Red-Hot Pistons Chase 1996 Bulls Into History
This article is from the archive of The New York Sun before the launch of its new website in 2022. The Sun has neither altered nor updated such articles but will seek to correct any errors, mis-categorizations or other problems introduced during transfer.

Entering this season, the Detroit Pistons had a simple, seemingly attainable goal: to finish with the best record in the league so that they would play the deciding game of any playoff series on their home court. Nearly a third of the way into the season, it’s clear that they set the bar too low.
At 23-3 heading into tonight’s showdown with Miami, Detroit is off to one of the hottest starts in NBA history. Do they stand a chance of making a serious run at the all-time mark, Chicago’s 72-10 record in 1996?
Intuitively, it seems improbable. Those Bulls were distinct beneficiaries of a unique confluence of circumstances. Michael Jordan was still at his peak, and although he was 32 – an age at which many perimeter players’ skill sets decline precipitously – he had spent most of the previous two seasons away from the pounding of the hardwood courts to prove that hitting a baseball isn’t as easy as it looks.
Dennis Rodman, added to bolster the team’s previously anemic rebounding, kept his head screwed on for most of the season and led the league in rebounding with astonishing 18.2 boards per 40 minutes. The Bulls also got a combined 32 points and 10 rebounds a night from the two-headed swingman monster of Toni Kukoc and Scottie Pippen. And all of this took place as the Bulls’ primary Eastern Conference rivals – Miami and the Knicks – went through down seasons. Are the planets so perfectly aligned to allow Detroit to win 88% of its games?
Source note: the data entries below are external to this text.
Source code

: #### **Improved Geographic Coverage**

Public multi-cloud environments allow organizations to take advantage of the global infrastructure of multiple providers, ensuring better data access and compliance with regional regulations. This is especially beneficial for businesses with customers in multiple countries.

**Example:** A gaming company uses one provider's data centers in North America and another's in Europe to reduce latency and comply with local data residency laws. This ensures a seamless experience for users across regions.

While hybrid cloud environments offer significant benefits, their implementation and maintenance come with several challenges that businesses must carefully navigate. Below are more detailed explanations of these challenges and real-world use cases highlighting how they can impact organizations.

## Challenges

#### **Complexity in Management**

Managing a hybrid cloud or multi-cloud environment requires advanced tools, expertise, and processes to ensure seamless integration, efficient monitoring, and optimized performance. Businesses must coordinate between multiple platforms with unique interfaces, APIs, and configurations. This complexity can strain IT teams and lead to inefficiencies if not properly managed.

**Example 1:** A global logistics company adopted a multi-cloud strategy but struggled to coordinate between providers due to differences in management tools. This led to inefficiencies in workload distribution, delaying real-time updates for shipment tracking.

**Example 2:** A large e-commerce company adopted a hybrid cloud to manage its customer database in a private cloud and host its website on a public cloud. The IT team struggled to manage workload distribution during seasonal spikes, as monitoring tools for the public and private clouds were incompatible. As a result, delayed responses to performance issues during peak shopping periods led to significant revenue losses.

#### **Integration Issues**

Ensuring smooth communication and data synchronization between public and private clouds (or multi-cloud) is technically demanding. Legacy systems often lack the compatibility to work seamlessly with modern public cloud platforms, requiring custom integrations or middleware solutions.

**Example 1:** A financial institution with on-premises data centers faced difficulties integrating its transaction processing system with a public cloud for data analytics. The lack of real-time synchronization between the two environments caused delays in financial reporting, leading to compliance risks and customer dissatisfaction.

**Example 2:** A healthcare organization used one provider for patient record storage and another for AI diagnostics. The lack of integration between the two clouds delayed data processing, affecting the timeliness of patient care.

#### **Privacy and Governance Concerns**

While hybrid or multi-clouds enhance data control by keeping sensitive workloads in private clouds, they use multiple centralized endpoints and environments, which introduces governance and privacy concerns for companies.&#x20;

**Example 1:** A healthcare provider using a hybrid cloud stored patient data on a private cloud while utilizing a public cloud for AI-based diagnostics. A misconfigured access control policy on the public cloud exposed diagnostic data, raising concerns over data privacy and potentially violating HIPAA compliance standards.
The case for the Pistons is compelling. The Pistons, a perennial defensive powerhouse, have undergone an offensive renaissance under new head coach Flip Saunders. Last season, they ranked 16th in Offensive Efficiency (points per 100 possessions) at 106; this season they lead the league at 114.8. Last season, they were beset by injuries and illness … not to their players, but to coach Larry Brown, who missed 17 games with hip and bladder ailments; they went 9-8 in those games en route to a 54-28 record.
The previous season, the Pistons were a holy terror in the league after acquiring forward Rasheed Wallace from Atlanta. With Wallace in the fold, the Pistons went 20-4 and outscored their opponents by an average of 12 points a game, a pace of victory consistent with a 72-win season.
Two years later, the Pistons starting five is the same as it was for that run – guards Chauncey Billups and Richard Hamilton, forwards Wallace and Tayshaun Prince, and center Ben Wallace. Like the ’96 Bulls, this starting unit is devastating because every player can fill just about every role – the guards are big enough to post up most counterparts, while the forwards can step out and shoot from the perimeter.
Plus, the bench is now stronger, fortified by recent arrivals like swingman Maurice Evans, second-year guard Carlos Delfino (who saw little action in his rookie season), and former Knick Antonio McDyess.
The first red flag for the Pistons is that their defense has slipped. Last year they finished third in Defensive Efficiency, allowing 100.8 points per 100 possessions. This year they’re 11th, allowing 105. The major difference is in rebounding.
In 2004-05, the Pistons grabbed 73% of their opponents’ missed shots, fifth best in the league, but this season that rate has dropped to 69.7%, fifth worst. It’s a decline that doesn’t make much sense, though. Rebounding numbers are usually one of the most consistent statistics year-to-year, and in their 85-70 victory over San Antonio on Christmas Day, the Pistons outboarded the Spurs, a good rebounding team, by a whopping 57-30 margin. So there’s hope for Pistons fans that the defense will return to old ferocious self.
The second red flag is margin of victory. The ’96 Bulls beat teams mercilessly, posting a 12-point averaging margin of victory. These Pistons are only (these things being relative) winning by 8.6 points a game, which predicts a spectacular, but not record-breaking, campaign.
The final red flag is the Pistons’ division. Whereas the ’96 Bulls dominated an Eastern Conference that was beginning a descent into depths that soon had people calling for playoff realignment, the current Pistons will consistently face much tougher opponents, particularly within their own division, where Cleveland, Indiana, and Milwaukee all field playoff caliber teams and Chicago shouldn’t land far from .500.With a tough slate of divisional opponents, the Pistons will need their A if not A-plus game a high percentage of the time.
Still, with those strikes against them, the Pistons, barring injury, seem assured of a win total in the mid 60s and, with more press coverage than events to cover, they may get a fair amount of attention should they maintain a record pace. If they do, it would provide a nice parallel to the ’96 Bulls, who were indicative of their celebrity-driven era, given that they were led by Jordan, the superstar of superstars as well as Rodman, everybody’s favorite class clown.
These Pistons are emblematic of the unpretentious work-pail title teams like the Spurs, the New England Patriots, and the Chicago White Sox. These are teams that disappoint the celebrity driven crowd but endear themselves permanently to the most devoted fans of great basketball.